(Exercise input)
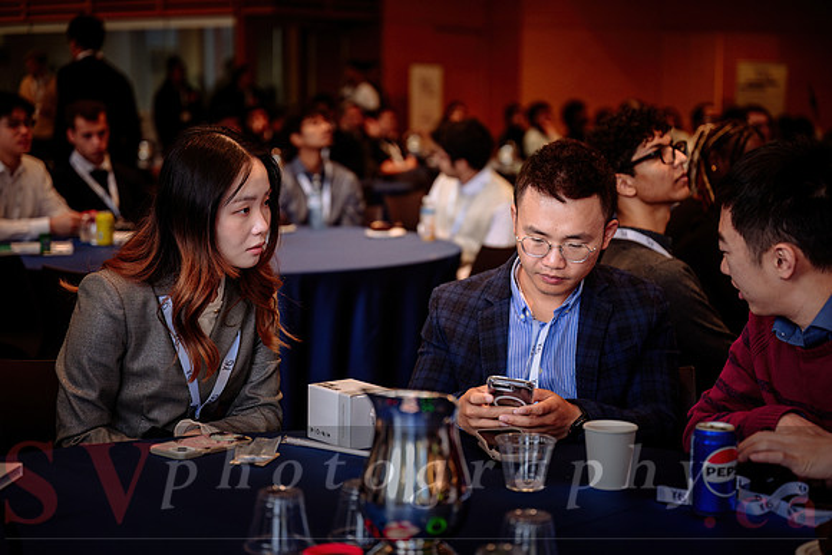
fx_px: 1618
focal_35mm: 70
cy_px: 278
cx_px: 416
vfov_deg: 19.5
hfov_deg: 28.8
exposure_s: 1/250
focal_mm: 70
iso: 640
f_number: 2.8
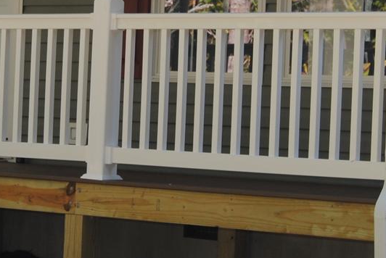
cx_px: 112
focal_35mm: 179
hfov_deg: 11.5
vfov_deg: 7.7
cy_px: 58
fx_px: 1921
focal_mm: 31
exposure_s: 1/160
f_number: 4.2
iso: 100
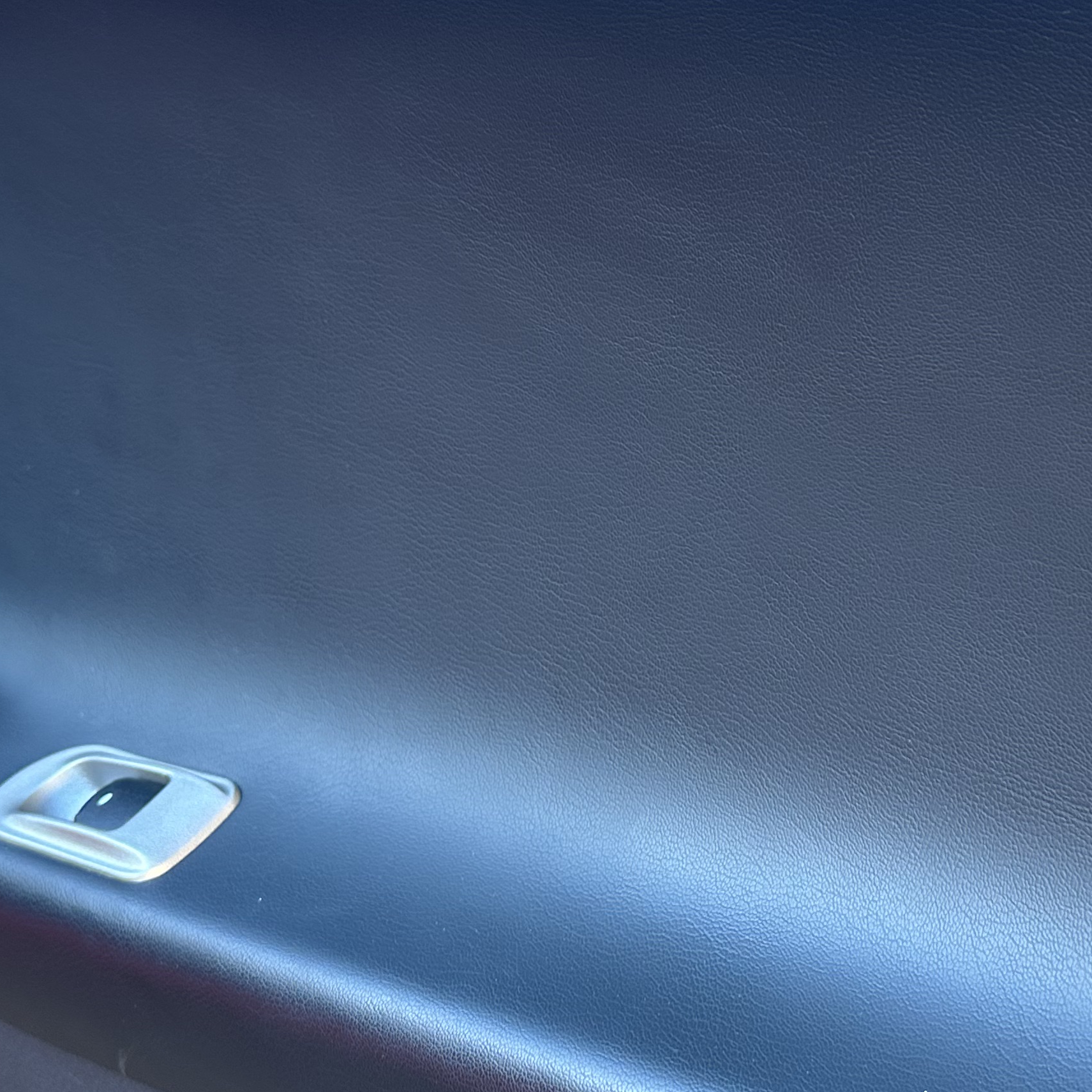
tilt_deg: -24.1
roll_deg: -3.8
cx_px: 604
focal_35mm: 50
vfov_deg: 34.0
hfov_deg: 34.0
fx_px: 1785
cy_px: 534
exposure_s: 1/121
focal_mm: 6.86
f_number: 1.78
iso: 125
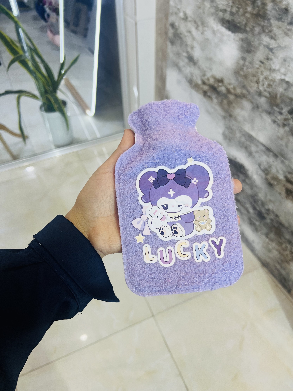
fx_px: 293
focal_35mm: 26
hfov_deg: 53.1
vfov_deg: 67.3
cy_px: 196
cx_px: 146
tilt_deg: -45.1
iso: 50
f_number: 1.5
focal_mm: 5.7
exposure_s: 1/100
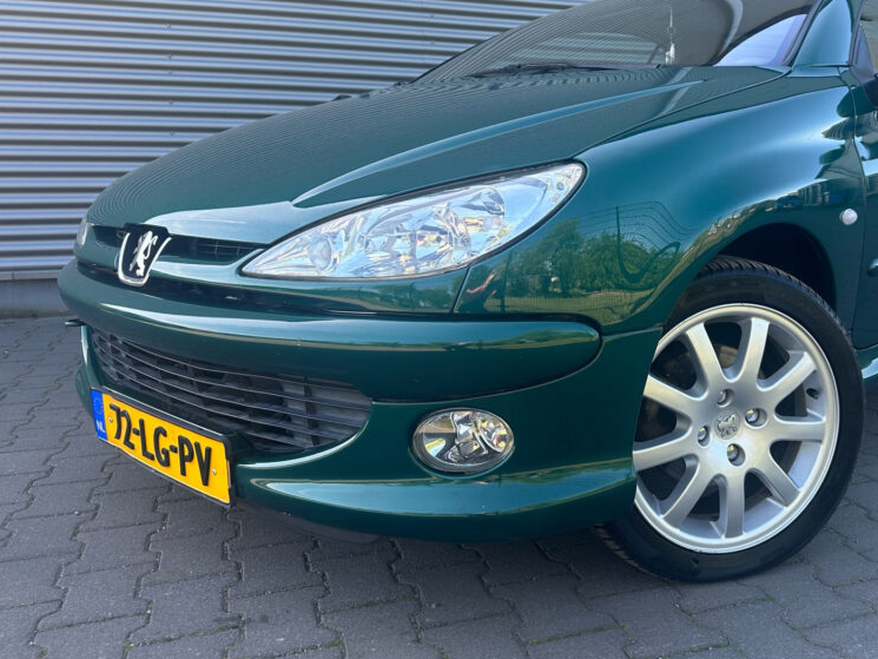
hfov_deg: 54.6
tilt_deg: -3.9
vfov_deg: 42.5
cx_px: 557
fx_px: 837
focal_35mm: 33
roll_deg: -0.1
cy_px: 232
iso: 80
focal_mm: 6.86
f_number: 1.78
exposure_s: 1/333
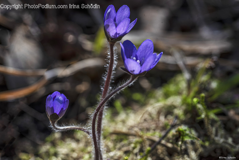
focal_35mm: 90
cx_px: 120
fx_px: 598
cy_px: 80
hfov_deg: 22.6
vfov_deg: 15.2
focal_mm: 90
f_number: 11
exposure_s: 1/40
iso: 100
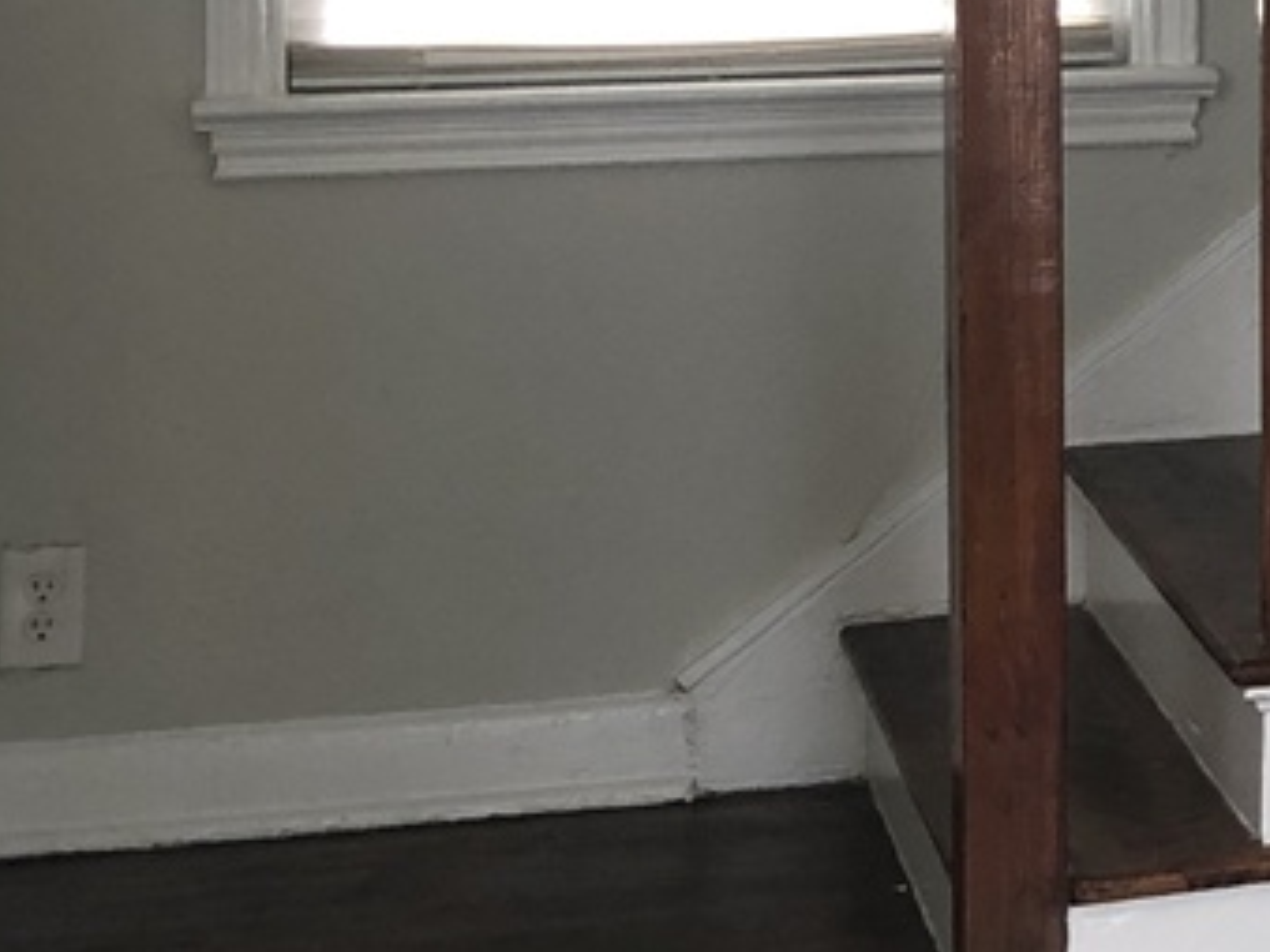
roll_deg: -0.7
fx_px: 4364
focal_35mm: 119
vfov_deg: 12.3
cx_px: 2124
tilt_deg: -4.7
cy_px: 15
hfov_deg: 14.9
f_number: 1.8
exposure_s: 1/40
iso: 25
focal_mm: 3.99
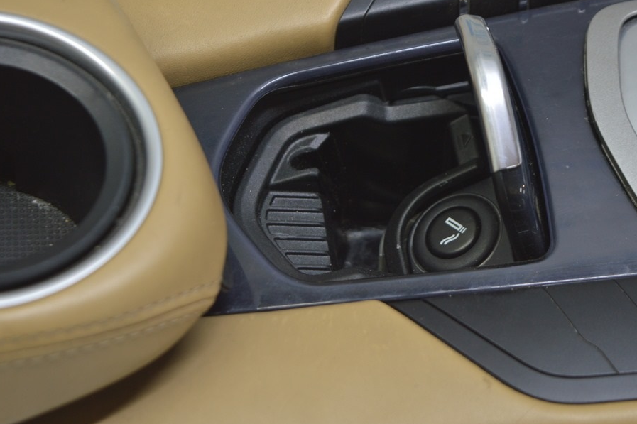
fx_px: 1574
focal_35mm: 89
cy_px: 188
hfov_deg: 22.9
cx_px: 334
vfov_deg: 15.3
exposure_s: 1/20
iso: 400
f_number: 5.6
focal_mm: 52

(Requirement)
If a line falls between the first line of the records above and the line containing "hfov_deg: 14.9", inclusive, retype it exactly; leave pictures out.

(Output of the task)
fx_px: 1618
focal_35mm: 70
cy_px: 278
cx_px: 416
vfov_deg: 19.5
hfov_deg: 28.8
exposure_s: 1/250
focal_mm: 70
iso: 640
f_number: 2.8
cx_px: 112
focal_35mm: 179
hfov_deg: 11.5
vfov_deg: 7.7
cy_px: 58
fx_px: 1921
focal_mm: 31
exposure_s: 1/160
f_number: 4.2
iso: 100
tilt_deg: -24.1
roll_deg: -3.8
cx_px: 604
focal_35mm: 50
vfov_deg: 34.0
hfov_deg: 34.0
fx_px: 1785
cy_px: 534
exposure_s: 1/121
focal_mm: 6.86
f_number: 1.78
iso: 125
fx_px: 293
focal_35mm: 26
hfov_deg: 53.1
vfov_deg: 67.3
cy_px: 196
cx_px: 146
tilt_deg: -45.1
iso: 50
f_number: 1.5
focal_mm: 5.7
exposure_s: 1/100
hfov_deg: 54.6
tilt_deg: -3.9
vfov_deg: 42.5
cx_px: 557
fx_px: 837
focal_35mm: 33
roll_deg: -0.1
cy_px: 232
iso: 80
focal_mm: 6.86
f_number: 1.78
exposure_s: 1/333
focal_35mm: 90
cx_px: 120
fx_px: 598
cy_px: 80
hfov_deg: 22.6
vfov_deg: 15.2
focal_mm: 90
f_number: 11
exposure_s: 1/40
iso: 100
roll_deg: -0.7
fx_px: 4364
focal_35mm: 119
vfov_deg: 12.3
cx_px: 2124
tilt_deg: -4.7
cy_px: 15
hfov_deg: 14.9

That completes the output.